Culture Jam Assignment: Women in Professional Sport

Original Advertisement: MacLaren McCann, 2012

Written Analysis

This Mastercard advertisement was created by agency MacLaren McCann in 2012 for the 12th Annual Women’s Golf Classic in Markham, Ontario. The printed ad depicts a high heeled shoe as the golf ball and tee on a hilled green with the tagline “The 12th Annual Women’s Golf Classic: Priceless”. The high heeled shoe is the centre focus of the ad and is additionally used as a design tool, one that draws the eye down to the central tagline of the advertisement through the narrow and pointy heel. There are several problematic messages this ad conveys, the first being the use of the world “priceless”. Although seemingly used to represent the golf tournament itself, the word actually refers to the shoe, which one can buy with the help of a line of credit through Mastercard. The word encourages one to needlessly spend on consumer (or perhaps designer) goods, inspiring women especially to spend money on justifiably “priceless” items. This underlying message has nothing to do with what the ad is meant to promote, instead advancing the agenda of the company sponsoring the tournament. Additionally, the use of the high heel to represent a women’s tournament is particularly problematic, given that the women competing are professional athletes who would never wear high heeled shoes while competing. In this regard, the use of the high heel represents women as a whole. While the high heel can represent female empowerment in some contexts, historically, the use of the high heel in pop culture has been used as a way to objectify and sexualize the female body, while also representing a myriad of gendered stereotypes. By focusing the advertisement around such a symbol, Mastercard has again failed to promote what the add was created for: Female athletes and professional sport.

Not only are women in professional sport sexualized in sport media or even on the field through sports commentary and required uniforms, female athletes are often not taken seriously in the male dominated world of sport.

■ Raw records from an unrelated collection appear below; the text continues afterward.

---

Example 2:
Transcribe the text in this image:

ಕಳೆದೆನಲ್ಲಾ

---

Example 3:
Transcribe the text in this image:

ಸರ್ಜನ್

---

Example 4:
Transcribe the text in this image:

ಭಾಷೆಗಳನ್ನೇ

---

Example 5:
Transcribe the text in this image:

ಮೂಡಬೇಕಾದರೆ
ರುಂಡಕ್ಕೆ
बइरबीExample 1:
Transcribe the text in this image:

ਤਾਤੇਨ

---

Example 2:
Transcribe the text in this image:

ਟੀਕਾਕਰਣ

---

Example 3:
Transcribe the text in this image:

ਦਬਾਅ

By reducing these professional golfers to nothing more than a high heeled shoe, this advertisement has depreciated the seriousness, hard work and strength of female athletes while also belittling their desire to compete.

Jammed Advertisement

Jam Philosophy 

The jammed ad removed the original tagline altogether of “priceless” by adding a new text that reads “The 12th Annual Women’s Golf Classic: A hole lot more than just high heels.” The new tagline acknowledges the stereotypical association of women with high heeled shoes, but instead disregards this association, asserting that the athletes themselves are much more than just their gendered stereotypes. Indeed, the golf tournament and the athletes competing represent more than designer goods, domestic behaviours and gendered personality traits. Instead, they represent strength, competitiveness, hard work and grit, all traits that would be associated with their male counterparts. As well, by removing the original “priceless” tagline, the jammed advertisement is also able set aside the underlying message of consumerism associated with credit cards, focussing the ad on the athletes and the tournament. Overall, the jammed ad reveals the gendered associations and assumptions that women have to challenge and navigate on a day to day basis, especially in the world of professional sport.

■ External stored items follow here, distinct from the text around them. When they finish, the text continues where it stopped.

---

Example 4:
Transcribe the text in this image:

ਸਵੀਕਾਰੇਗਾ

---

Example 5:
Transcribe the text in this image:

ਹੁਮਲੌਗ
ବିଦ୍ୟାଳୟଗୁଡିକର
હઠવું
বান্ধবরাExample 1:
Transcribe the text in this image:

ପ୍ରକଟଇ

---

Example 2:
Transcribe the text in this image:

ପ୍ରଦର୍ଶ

The use of the pun “A hole lot more…” subtly brings the advertisement back to the sport while still allowing the overall message of the jammed advertisement to be the main focus. In this pun, the word “hole” is able to represent the sport of golf but also the (whole) multitude of attributes and roles women can take on when we can see past sexist norms. The jammed ad is meant to inspire female empowerment in a male dominated industry, especially one that often sees the “woman” before the “athlete”.